A journey to the shores of the great Lake St. Catherine in Vermont has been in the works for some time, and I determined that the prospects for my harvest should be agreeably met in that region, and I was not disappointed. The Birch trees seem to thrive on the periphery of areas that have been cleared for the purposes of quarrying slate; there are several such areas in the region. While it is possible to harvest bark from a live Birch tree without killing the tree, there was no shortage of fallen Birches upon which the bark remained as clean and viable as on any living specimen, and so I harvested as much as I pleased from those, and later determined that, for the sake of comparison, I would be remiss for failing to judiciously extract a harmless quantity from a few live trees as well.

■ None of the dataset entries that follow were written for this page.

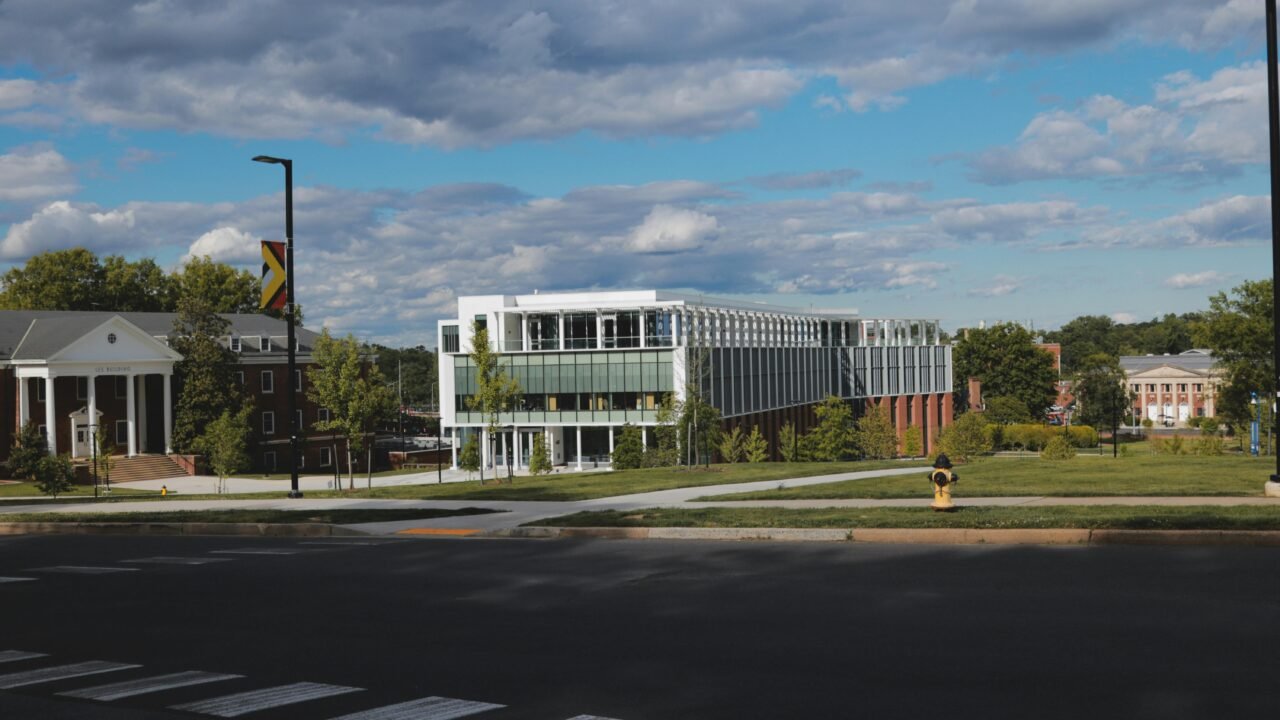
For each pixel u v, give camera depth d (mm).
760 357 91500
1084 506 19406
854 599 12391
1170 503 19672
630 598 13039
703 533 18359
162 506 30609
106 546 21922
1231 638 9898
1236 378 74000
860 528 17328
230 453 62656
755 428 68938
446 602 13328
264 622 12500
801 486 27156
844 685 8773
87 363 74375
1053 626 10633
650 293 82375
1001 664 9258
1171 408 172500
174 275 115688
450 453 99188
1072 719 7648
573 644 10672
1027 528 16422
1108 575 13305
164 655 10883
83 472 70625
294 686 9336
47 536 24781
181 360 82062
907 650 9883
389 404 49188
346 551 18969
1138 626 10508
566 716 8102
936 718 7777
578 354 80562
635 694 8703
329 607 13312
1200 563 13930
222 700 8891
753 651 10070
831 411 81875
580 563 16109
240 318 92938
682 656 9984
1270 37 20078
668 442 59750
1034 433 114250
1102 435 138625
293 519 23531
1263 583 12453
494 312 82250
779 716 7945
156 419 85125
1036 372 134125
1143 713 7742
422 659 10273
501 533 20266
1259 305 71438
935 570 14141
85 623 12852
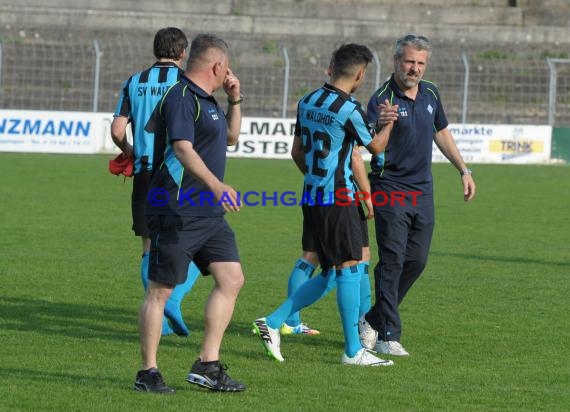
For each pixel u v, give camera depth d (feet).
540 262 120.47
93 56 316.19
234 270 61.72
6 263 111.75
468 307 92.58
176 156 58.95
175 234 59.98
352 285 70.08
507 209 173.78
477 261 120.78
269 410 57.72
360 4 380.17
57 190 184.96
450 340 78.74
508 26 369.30
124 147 81.30
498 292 100.58
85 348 73.46
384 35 360.89
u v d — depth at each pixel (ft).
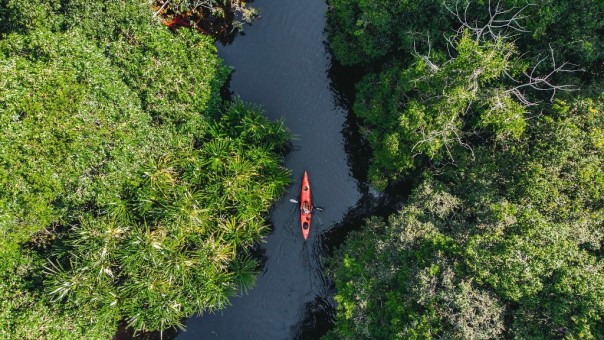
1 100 45.70
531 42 52.44
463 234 48.91
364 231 61.82
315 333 68.44
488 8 51.67
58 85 48.14
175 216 54.95
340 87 71.36
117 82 53.42
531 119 51.26
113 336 63.87
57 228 55.52
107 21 54.49
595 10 47.85
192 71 58.13
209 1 68.74
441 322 45.88
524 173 48.49
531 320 44.55
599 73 53.06
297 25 72.95
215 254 58.49
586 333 41.27
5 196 46.47
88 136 48.83
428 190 53.98
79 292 52.24
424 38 56.44
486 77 48.29
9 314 49.62
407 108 54.75
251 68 71.77
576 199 46.88
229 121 60.85
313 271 69.51
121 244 54.65
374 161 63.46
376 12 55.67
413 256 50.31
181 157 57.67
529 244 44.57
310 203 68.69
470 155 54.54
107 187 51.67
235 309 68.49
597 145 46.21
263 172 62.44
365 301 50.65
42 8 53.21
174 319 59.72
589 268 43.32
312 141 70.85
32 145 46.52
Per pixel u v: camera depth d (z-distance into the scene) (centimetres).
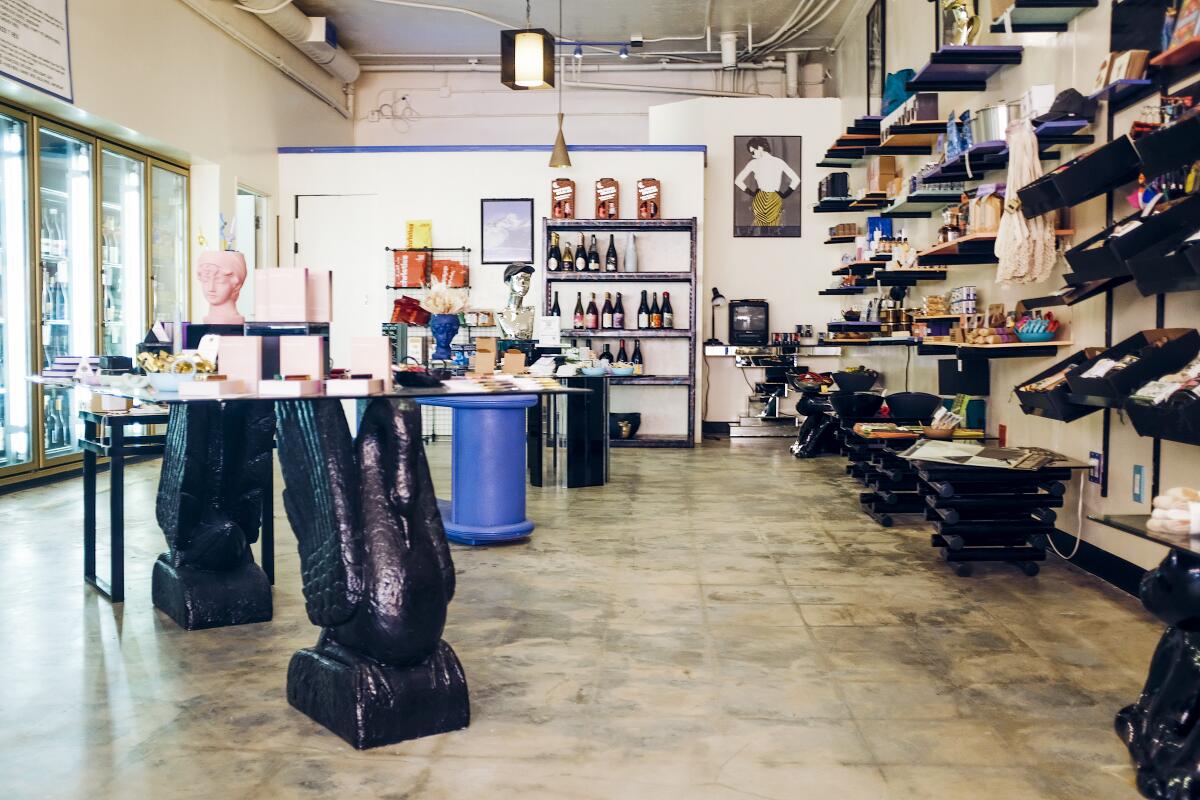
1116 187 412
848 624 371
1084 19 465
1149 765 233
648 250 995
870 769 243
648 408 1013
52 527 550
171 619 373
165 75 771
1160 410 322
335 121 1187
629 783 235
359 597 259
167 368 305
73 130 695
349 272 1002
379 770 243
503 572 454
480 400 512
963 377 624
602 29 1106
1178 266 322
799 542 522
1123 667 320
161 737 262
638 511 615
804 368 1002
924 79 598
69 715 277
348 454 266
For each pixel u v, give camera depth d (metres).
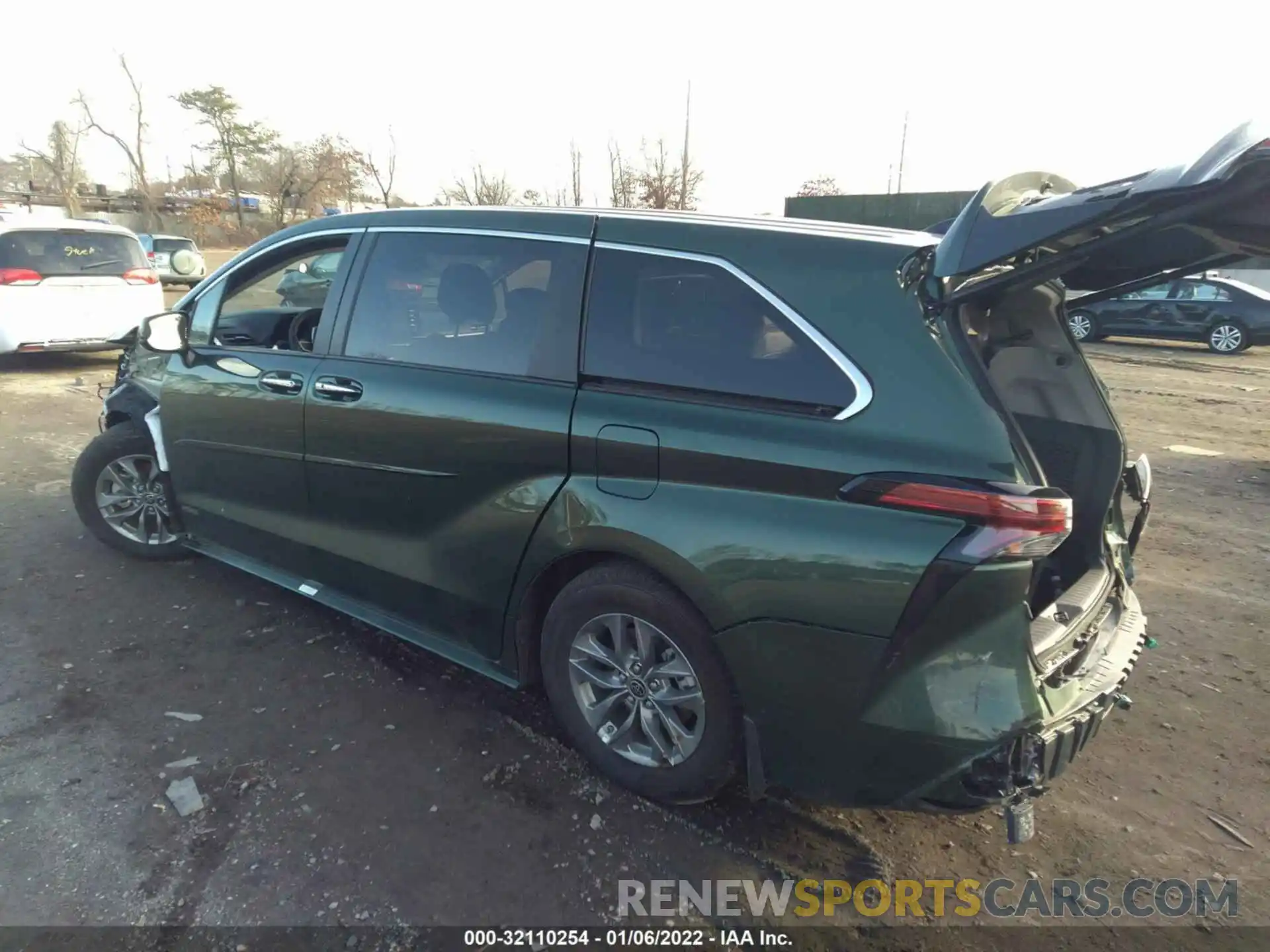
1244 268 2.46
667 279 2.61
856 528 2.16
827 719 2.26
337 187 43.16
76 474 4.45
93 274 10.02
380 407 3.14
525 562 2.82
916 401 2.15
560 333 2.78
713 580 2.34
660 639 2.59
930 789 2.20
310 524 3.56
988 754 2.11
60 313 9.77
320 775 2.86
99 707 3.21
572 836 2.63
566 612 2.78
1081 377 2.99
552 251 2.86
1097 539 2.96
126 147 44.31
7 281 9.41
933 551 2.07
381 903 2.34
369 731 3.12
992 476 2.05
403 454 3.09
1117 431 2.94
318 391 3.36
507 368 2.88
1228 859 2.65
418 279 3.19
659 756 2.70
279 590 4.28
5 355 10.19
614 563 2.66
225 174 49.09
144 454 4.37
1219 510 6.20
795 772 2.38
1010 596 2.08
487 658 3.11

The method for harvesting from a tree in either state is the same: a sharp utensil is drawn around the circumference of the trunk, cutting deeply enough to enable the release of a sufficient thickness of the papery outer bark while avoiding (on a live specimen, that is) cutting so deeply as to damage the inner layers of living bark. If a two-foot wide section of bark is desired, then a second cut is made in the same manner two feet from and parallel to the original. Finally, one straight line is cut connecting the two circular cuts. If these cuts are made in the spring while the live tree's sap is "flowing" apparently the bark sheet will fairly "pop" right off the trunk. At other times, the bark holds on a bit more snugly, though careful peeling will generally result in a more or less intact sheet. On a dead tree, the bark strip will generally release from the trunk with great ease and an intact sheet is procured with little exertion. In the photo below I am releasing a segment from a dead Birch; the dark red layer is a film of decomposing trunk matter that is easily peeled away in a neat layer revealing the many layers of perfect, pinkish birch bark beneath:
For crafting purposes, nice flat sheets of bark are easiest to work with. Bark taken from a dead Birch tree will want to assume the shape of the trunk from which it was stripped, ie: round, while bark taken from a live tree will, very soon after harvest, curl up very tightly indeed. I attempted to thwart both situations by weighting stacks of the bark in a shallow part of the lake to soak and soften for a few days. I then stacked them neatly on the dock and covered them with flat pieces of slate which I further weighted with stones until the sheets were more or less dry. This worked very well with the bark taken from dead trees, while the bark taken from the live trees, having not dried sufficiently during the pressing, curled right back up during the journey back to Providence. I have read that soaking the rolls in hot water for a period will allow the bark to relax sufficiently to be worked with. Below are some images of the bark sheets being stacked and pressed, and an image of a nicely trimmed, dry, and more or less flat stack of useable bark!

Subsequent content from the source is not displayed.